An amazing recent study shows how ants work together as a team to lift heavy loads. The study reveals how ants combine their powers with the initiative from a leader in order to lift and carry objects.
Scientists conducted tests that revealed how a single ant that joins dozens of others lifting an object together off of the ground can change how everything is done. The ants work together based on just the guidance given by the joining ant in the collective effort.
The moment the ant observed that the others in the group were somewhat deviating from the original course or the group was going towards an unsafe spot, the scout ant simply tugged the object and lead the whole team towards a different direction. What’s truly amazing is that the others did not protest the change in the angle and just simply adjusted to the new course.
Ofer Feinerman from the Weizmann Institute of Science from Israel and the lead researcher said that this action is evidence that it is not enough for a single ant to understand how to go by an obstacle, but it also needs the group’s muscle power to move the object in a secure trip. The idea of the leader can’t be put to good use unless the group of ants is there to give it a lot more strength.
More amazing than this was to see how the role of the leader was passed from one ant to another with more information about potential dangers, situation and terrain. The ant that was once the leader would pass the role on to another ant, in some cases even just 20 seconds later.
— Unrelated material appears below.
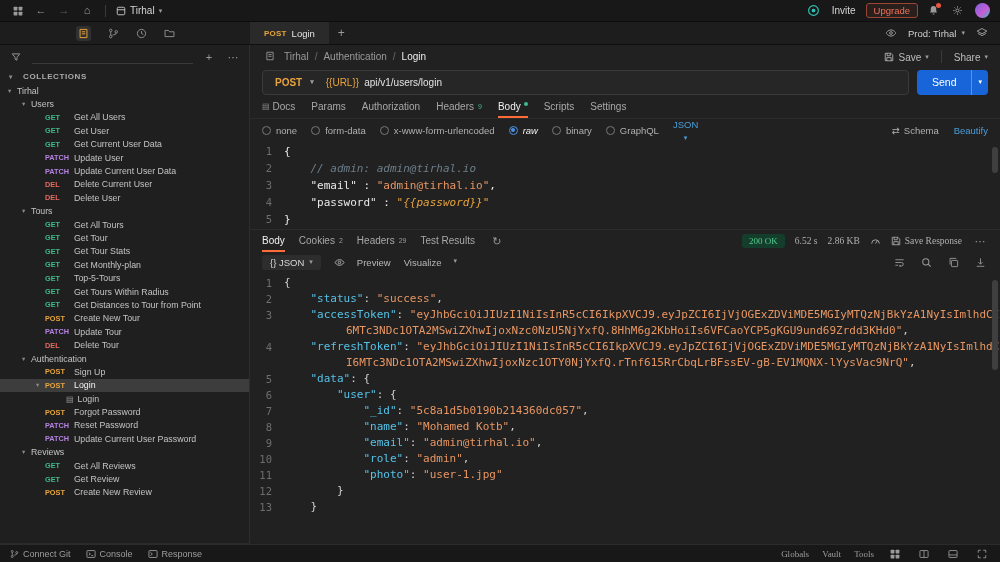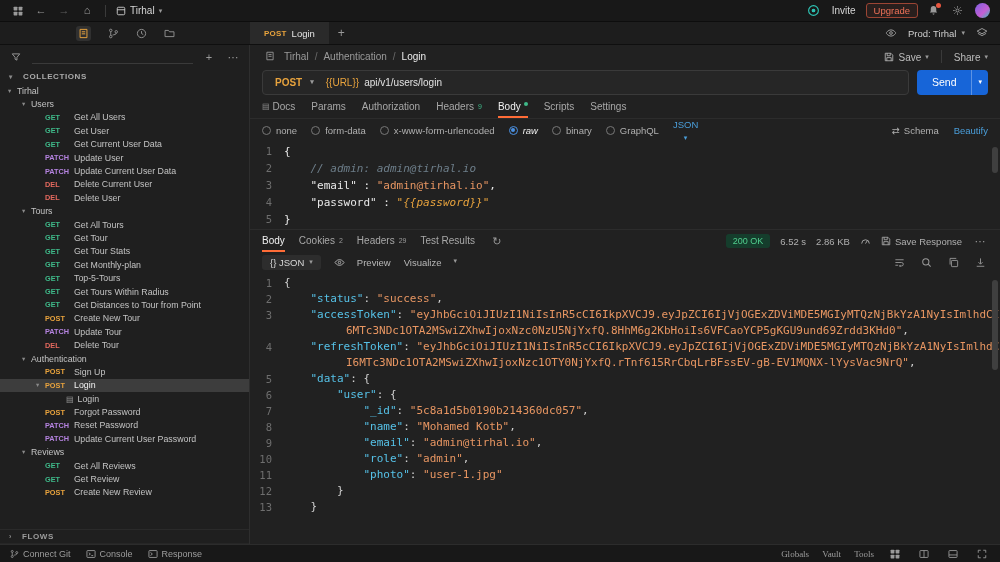"200 OK" .resp-meta { font-family: none -> Liberation Serif, serif }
The scientist observed that the tests did not reveal the scout to have any uncommon abilities the other ants do not possess. The leader inside the ant community is not designated. One ant or another simply would take the role upon herself with updated knowledge about the correct direction. The leaders inside ant communities are always females. This kind of coordinated movement is a character that only a number of animals that live inside groups have, like fish and ants.
This quality is what assists ants in pulling in the same direction. The balance is created by the scouts who have information about the terrain, potential dangers and best possible direction. The recent study has been published in the Nature Communications journal.